【コラム】

Yet Another 仕事のツール

68 ZMIの日本語化とデザインのカスタマイズ

    鶴田展之  [2005/06/15]

    Ploneの画面は、全体的に白を基調とした上品なデザインでまとまっている。これはこれで非常に綺麗だが、サイトのコンテンツ内容やユーザの好みに応じて、デザインをカスタマイズしたい場合もあるだろう。今回は、Ploneの「見た目」を構成する仕組みを見ながら、デザインの簡単なカスタマイズをやってみよう。

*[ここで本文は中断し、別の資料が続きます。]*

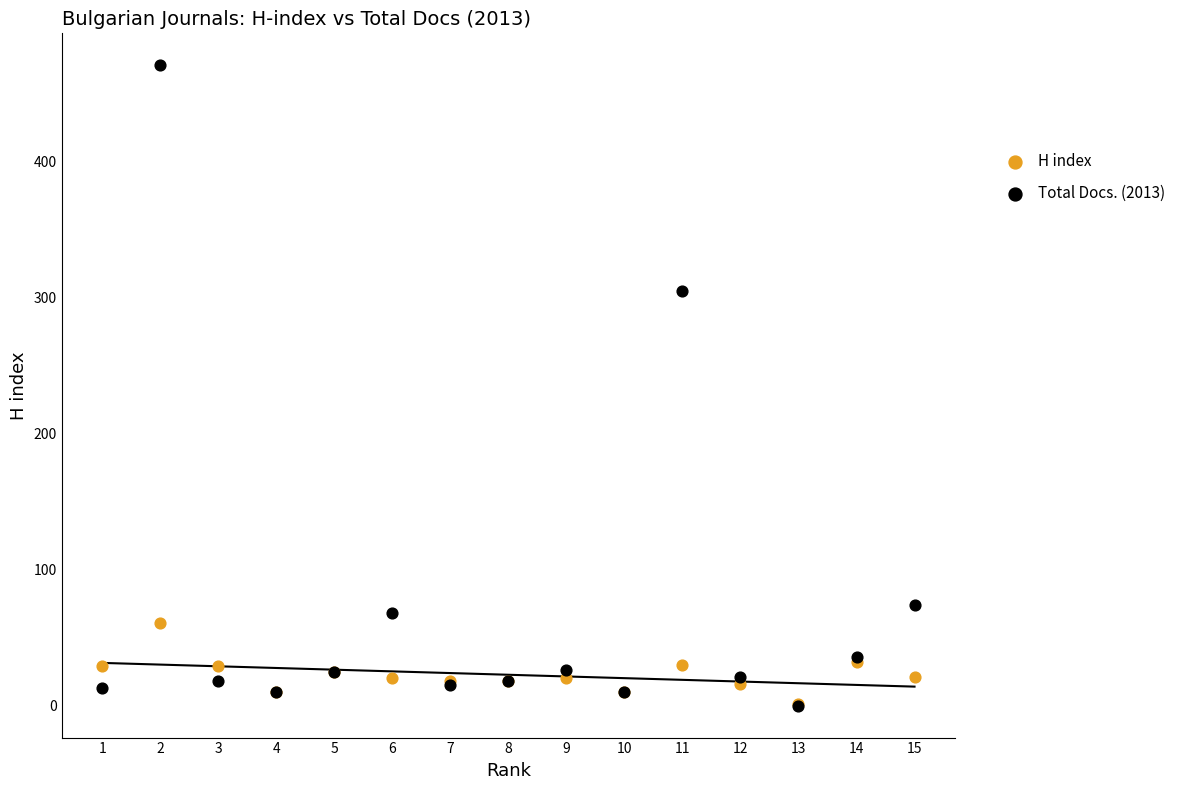

What are all the series names shown in the legend?

H index, Total Docs. (2013)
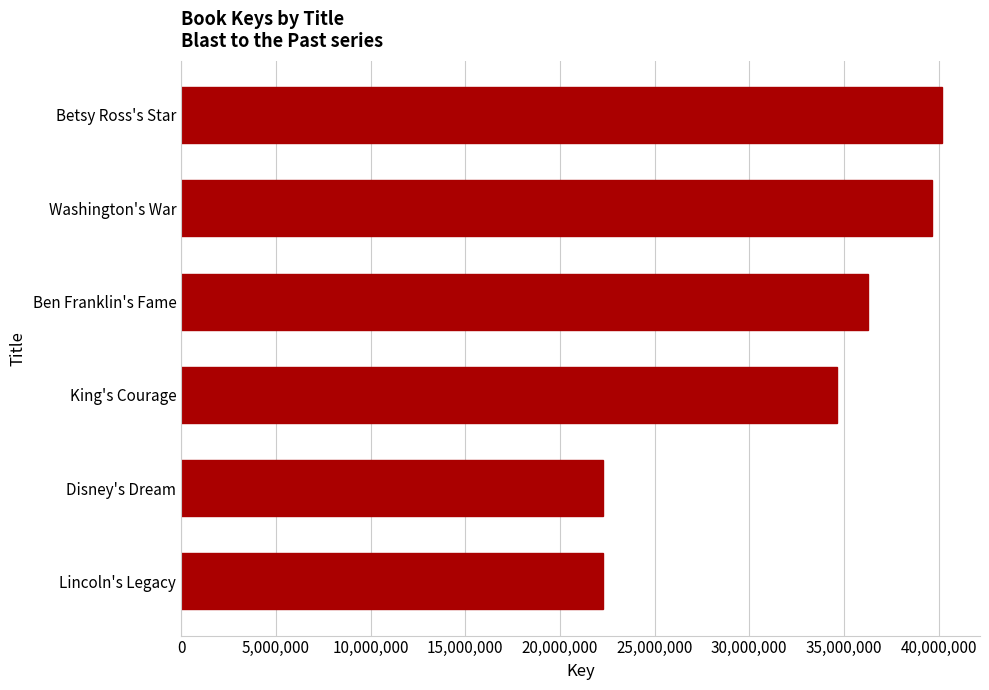

Where is the data nearest to the value 31237567?

King's Courage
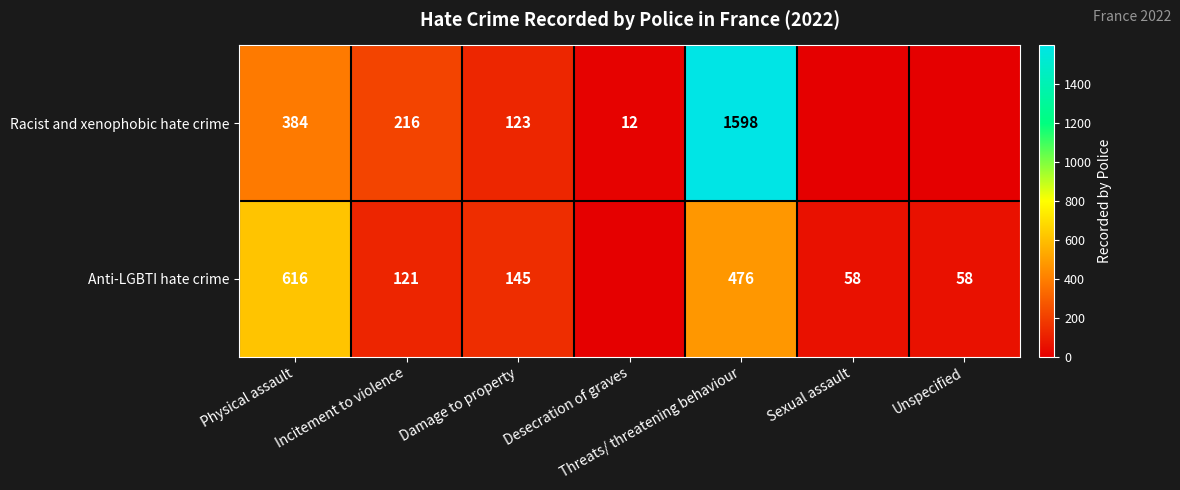

How many distinct data groups are displayed?

2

    カスタマイズ作業では、Ploneというよりも、土台となるZopeの持つ管理インタフェース「Zope管理インタフェース(ZMI:Zope Management Interface)」を利用することも多い。そこで、まずはZMIを使いやすくするために、ゾープ・ジャパンが配布している「Zope日本語版 PR2」をインストールし、ZMIを日本語化しておこう。インストールは非常に簡単で、「zopej10n-pr2.tgz」をダウンロード、解凍し、含まれる「ZMILocalizer」「COREBlog」「ejSplitter」「ZJMailHost」の各ディレクトリを、PloneのProductsディレクトリ下にコピーしてからPloneを再起動すればよい。Productsディレクトリは、Windows版では"Program Files\Prone 2\Data\Products"、Mac OS X版では"Sites/Default/Products"だ。

    Ploneが再起動したら、管理者アカウントでログインした後、パーソナルツールの「ploneの設定」からZMIを開いてみよう。

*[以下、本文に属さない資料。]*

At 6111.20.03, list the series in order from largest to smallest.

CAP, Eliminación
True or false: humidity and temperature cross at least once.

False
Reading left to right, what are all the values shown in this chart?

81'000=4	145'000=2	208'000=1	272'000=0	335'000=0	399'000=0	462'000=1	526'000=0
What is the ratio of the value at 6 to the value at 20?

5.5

    ZMIの画面からは、Ploneを構成する様々なオブジェクトを、階層的に管理できる。

    では、まず画面の上部左側に常に表示されている「ロゴ」を変更してみることにしよう。ZMIに表示された一覧から"portal_skins"、"plone_images"の順に階層を降りていくと、Zopeが管理している画像ファイルの一覧が表示される。

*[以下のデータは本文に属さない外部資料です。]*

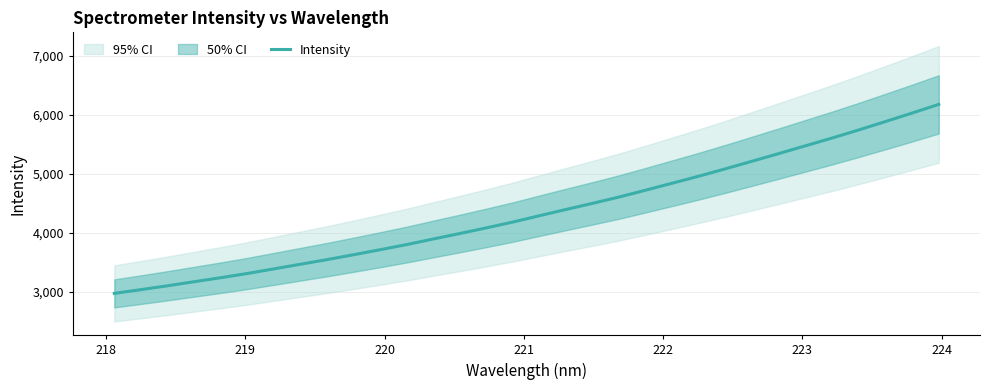

What is the difference between the maximum and minimum values?

3205.8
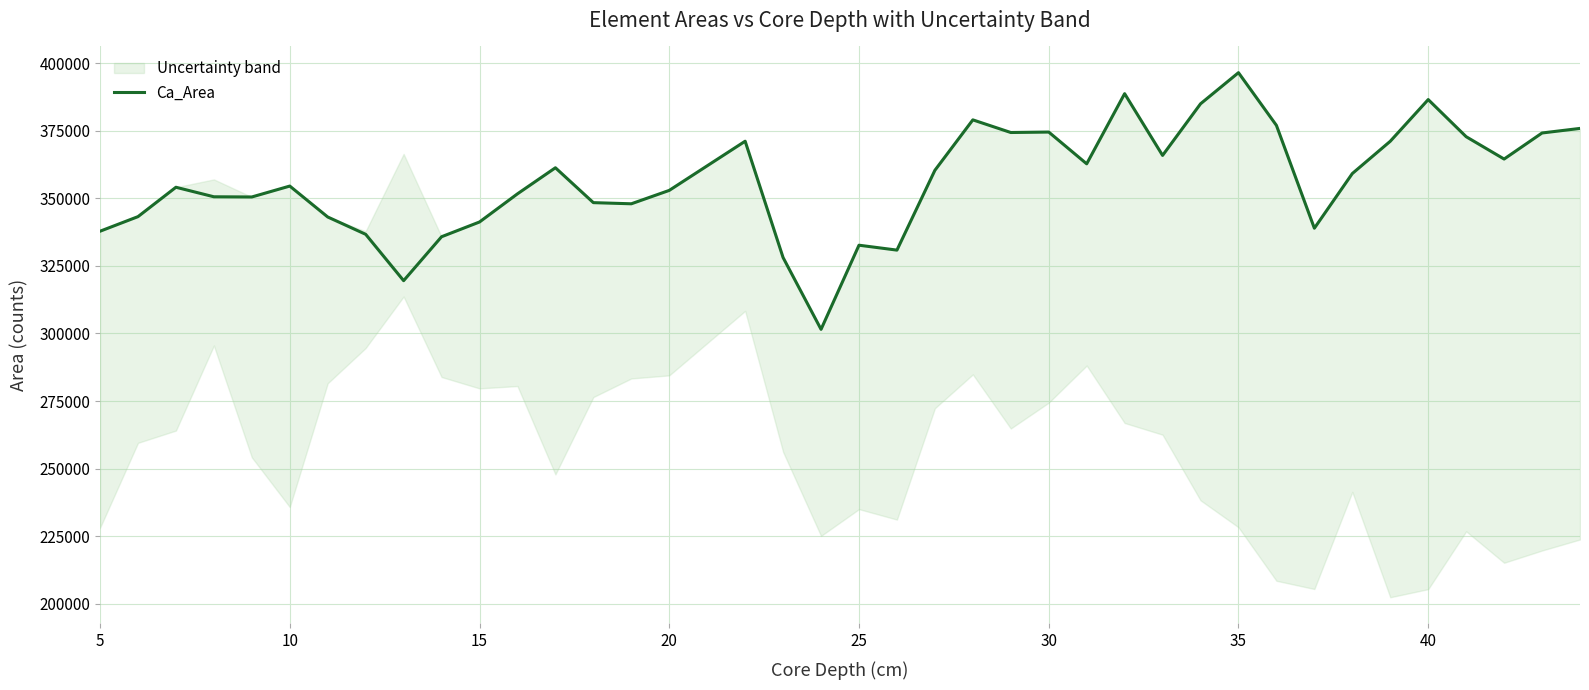

The value of Ca_Area at 35 is 396493. True or false?

True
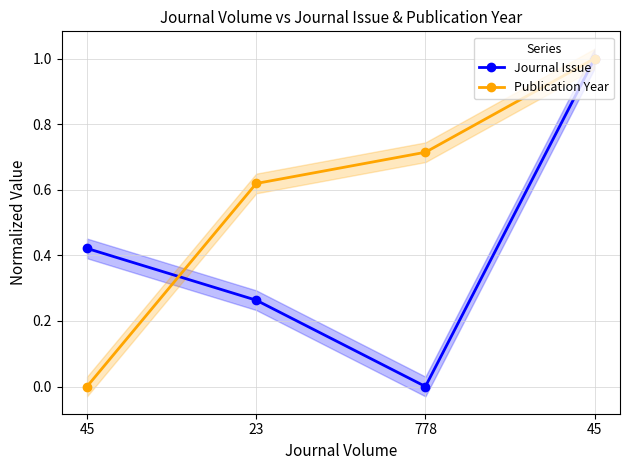

Does the chart have visible grid lines?

Yes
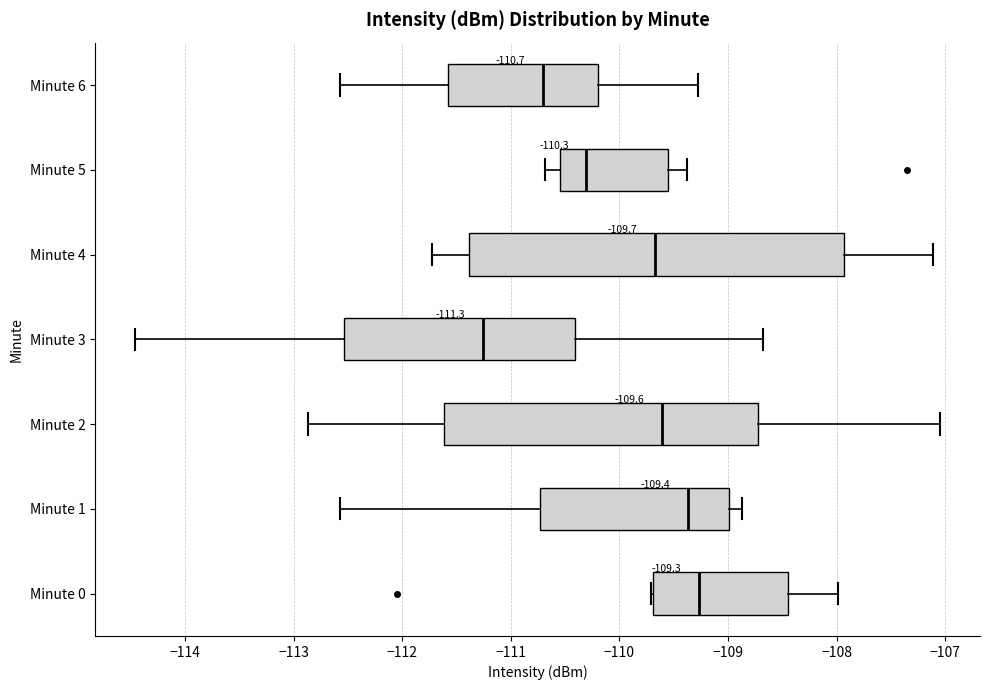

Comparing the boxes themselves (not the whiskers), which one is the widest?

Minute 4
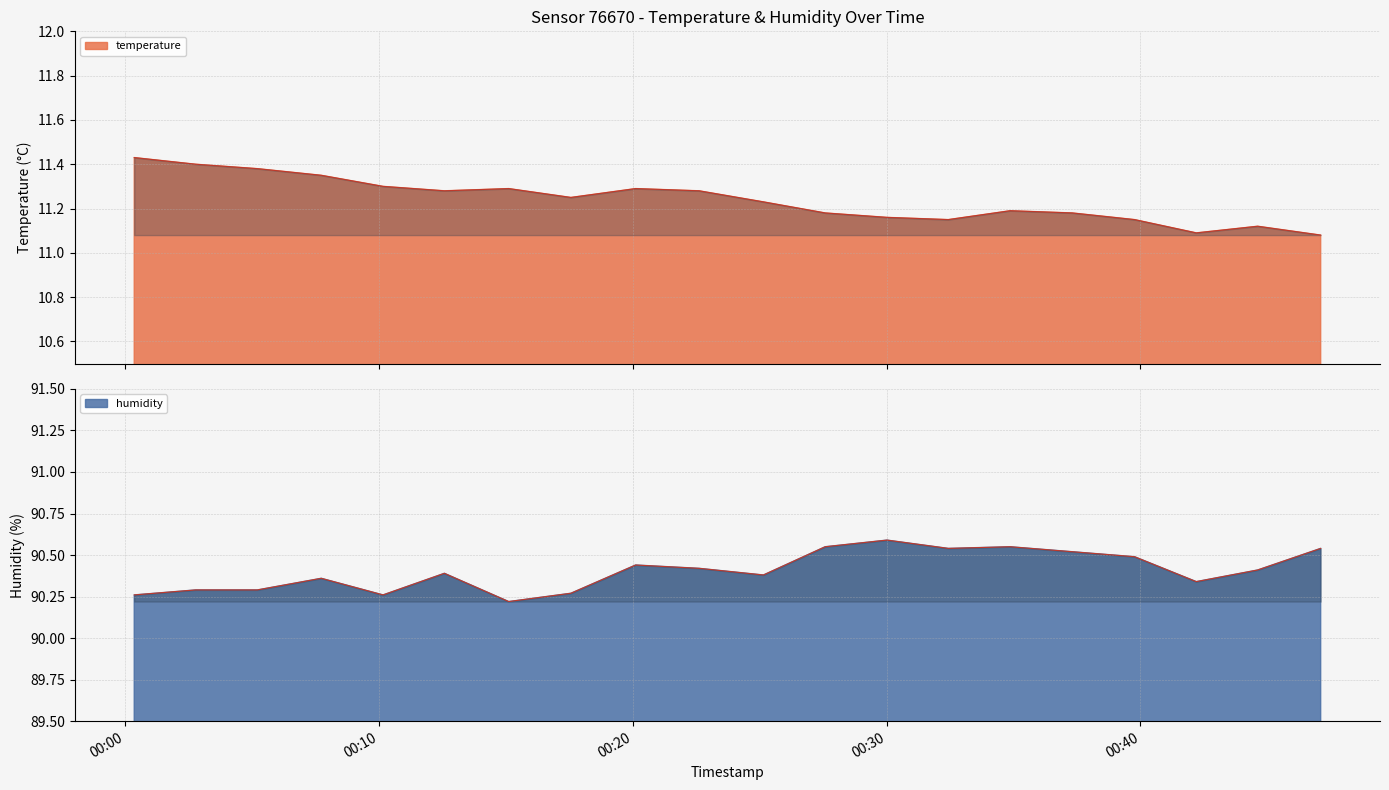

What is the difference between the temperature values at 2023-05-23T00:00:22 and 2023-05-23T00:34:52?

0.2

    この中の「logo.jpg(Plone)」が、Ploneのロゴだ。

    画像の横に表示された「Customize」ボタンをクリックしてみよう。このロゴファイルのカスタマイズ画面が表示される。

    一番下にある「ファイルをアップロード」から、ロゴとして表示したい、ローカルディスク内の画像を指定してアップロードしよう。アップロードされたファイルは、プレビューとして即座に反映する。

    Ploneのトップページに戻ると、ロゴがアップロードした画像に変わっているはずだ。

    しかし、元のPloneロゴは消えてしまったわけではない。アップロードした新しいロゴ画像は、"portal_skins/custom/"の下に保存される。つまり、表示にあたっては"custom"下のオブジェクトが優先的に使われるようになっているわけだ。

    ロゴ以外のカスタマイズも同じように行えばよい。例えば、Webページの配色や文字のサイズ、レイアウトの定義に使われるCSSも、Ploneのデフォルトを元にカスタマイズを行える。"portal_skins/plone_styles/plone.css"を開き、「Customize」をクリックしてみよう。これで、plone.cssがcustom下に複製され、編集画面が表示される。ここから、カスタマイズしたい部分の各プロパティを変更していけば、容易にデザインを変更できるだろう。

    さて、具体的にplone.cssを編集しようとすると、通常のCSSには無い記述にとまどうかもしれない。例えば、「パーソナルツール」に関するデザインは、以下のような記述になっている。

    #portal-personaltools {
        /* Bar with personalized menu (user preferences, favorites etc) */
        background-color: &dtml-globalBackgroundColor;;
        border-top-color: &dtml-globalBorderColor;;
        :
        :

    背景色"background-color"には、"#FFFFFF"のような16進数の色指定ではなく、「&dtml-globalBackgroundColor;;」と指定されている。「&dtml-」とあるように、これはZope特有のマークアップ言語「DTML」を使ったもので、"&dtml-globalBackgroundColor"は、"base_properties"に記述されたパラメータを参照するようになっている。つまり、Ploneポータル全体を通してデザインの統一性を崩さずに色調を変えたいのであれば、base_propertiesを「Customize」して編集すればよいのだ。

    試しに、"base_properties"のglobalBackgroundColorパラメータを、デフォルト値の「#dee7ec」から「#ffc0cb」に変えてみよう。青基調の爽やかなPloneのポータルが、華やかなピンクに変化する。

    Ploneでは、理路整然と整理された構造が全体を通して保たれている。そのおかげで、我々ユーザは最小限の労力で大きなカスタマイズ効果を得られるのだ。